If more people did this, instead of waiting on hold for hours to fight with customer service for your own money back, the ISP would likely lose their merchant account for their fraudulent activity.

Edit: one other note when cancelling, make sure to take down the date, time and operator name & number during your interactions and note what was said. When I've had trouble with managing accounts, referencing that information strengthened my case dramatically.

I have a Google Doc that I keep for all these notes. While I'm on hold, I open up the doc and get it ready. Be clear that you're taking notes and they'll take the conversation more seriously too.




I think they had my debit card details rather than credit (foolish) on the third occasion I wanted to make sure they left me alone and it seems I was at least successful in getting them to delete my card details from their system.

After that they just sent demands, as they had no card to charge.

But yes, should have just called HSBC and told them the charges were fraudulent, I know better now!


You can pay bills with credit cards?


Here in the UK most large (and many small) organisations let you pay bills (one off or recurring) by credit card, debit card, direct debit, bank transfer (and occasionally cheque in the post). Some will charge a small fee for credit cards, but most won't.


For many cases, yes. (At least in the US.) It's an easy way of earning points if you have a reward card.


Bank charges are also reversible.


I don't use a debit card much but I heard that you don't get as many consumer protects with debit cards as you do with credit cards. If you're going to pay bills, for many reasons, use a credit card instead of debit cards.


You have virtually NO consumer protection with a debit card. Once the money is gone, it is gone.

This is why merchant acquirers charge a flat rate of a few pence for debit card transactions, and an extortionate percentage for credit card transactions - chargeback risk. Cannae do with a debit card without bumping into Dante and his buddy in their digs first.


> You have virtually NO consumer protection with a debit card. Once the money is gone, it is gone.

Only if it's a card-present debit transaction (i.e., you entered a PIN). If you use your debit card and don't enter a PIN, it's automatically run as a credit card, and you have the same protections.


> a few pence

Is that the case in England? In the States, there are many debit card protections, they're just not as extensive as credit card protections.

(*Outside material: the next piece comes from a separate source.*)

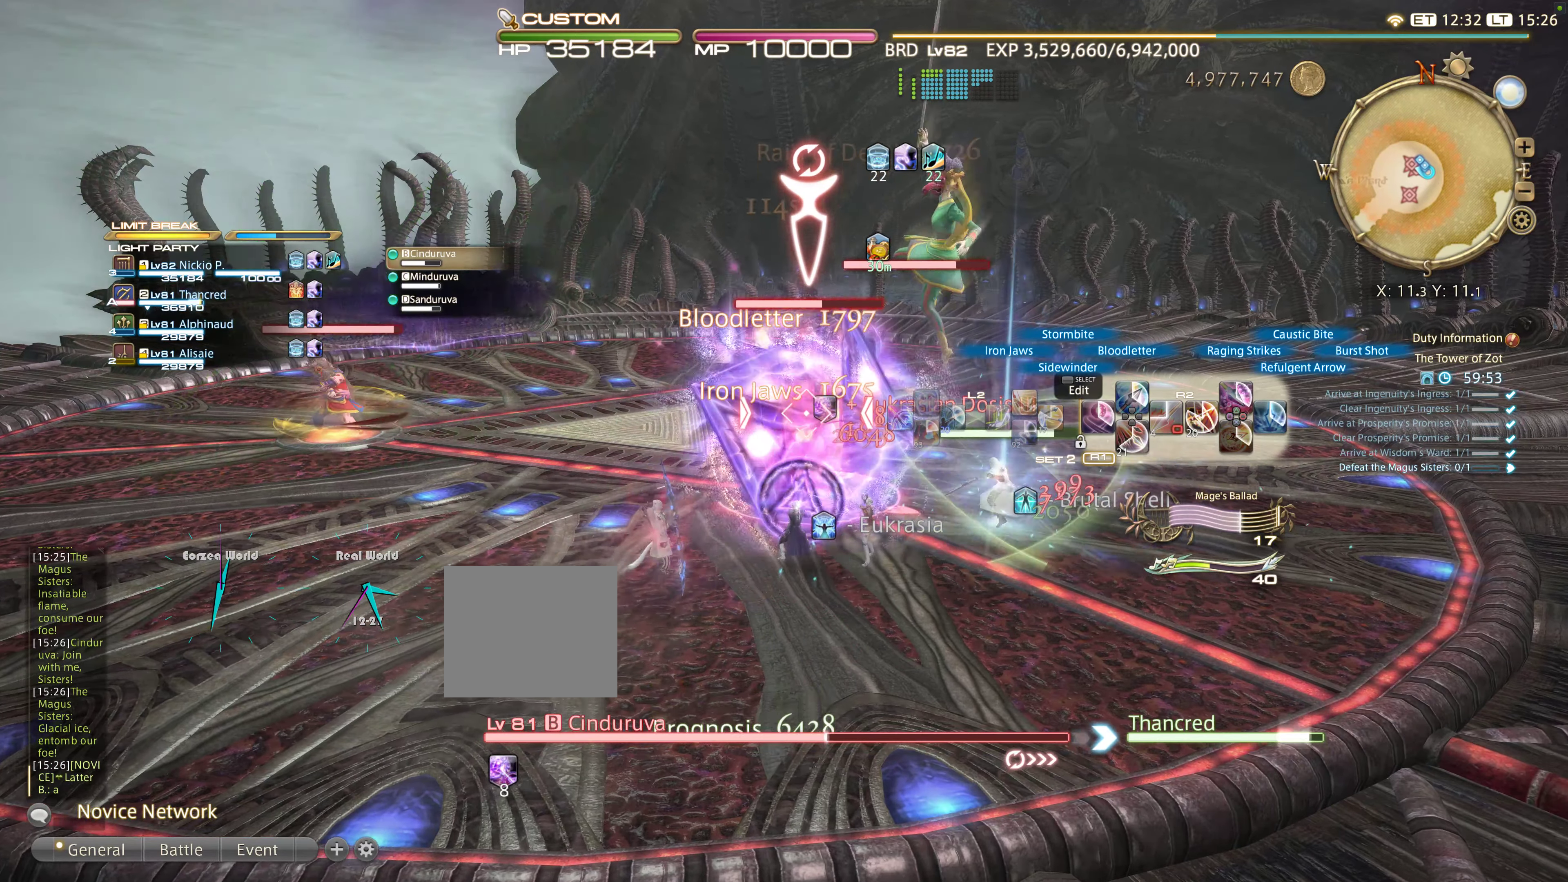
{"dt_ms": 500, "buttons": ["R2"], "left_stick": "down-left", "right_stick": "center", "events": [[300, "left_stick", "down-left"]]}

There are some protections in the UK for debit card use, but less than for credit card. Credit Card use has more legal protections because it is an instrument of debt, and the CC provider is legally a party to the debt, which comes with a whole bunch of responsibilities. Debit cards are protected by some legal stuff and the banking code.

In this case debt is good :)


Additionally, if you're in a one-party state, recording the call can never hurt.


Usually they are recording the call anyway (or reserving the right to). A robot normally mentions it at the beginning of the call. I'm no lawyer, but maybe this is enough to give you permission to record your own copy?


If both parties are aware that the call may be recorded, then either party may record it. That is covered by the boilerplate "this call may be recorded" language that pretty much every call center uses.


afaik Europe doesn't have the same rules regarding chargebacks and it's much harder to successfully dispute a charge there.

Chargebacks only work the way they do in the U.S. due to regulatory requirements that the card companies allowed to go into law because they'd figured out how to profit any time a chargeback was filed.


Chargebacks in the UK are protected by law, where credit is concerned, because the CC company is a party to the debt they are legally compelled to return the money to you pending an investigation.

I don't know about the rest of Europe but here in the UK it's just as easy as the US and just as black and white.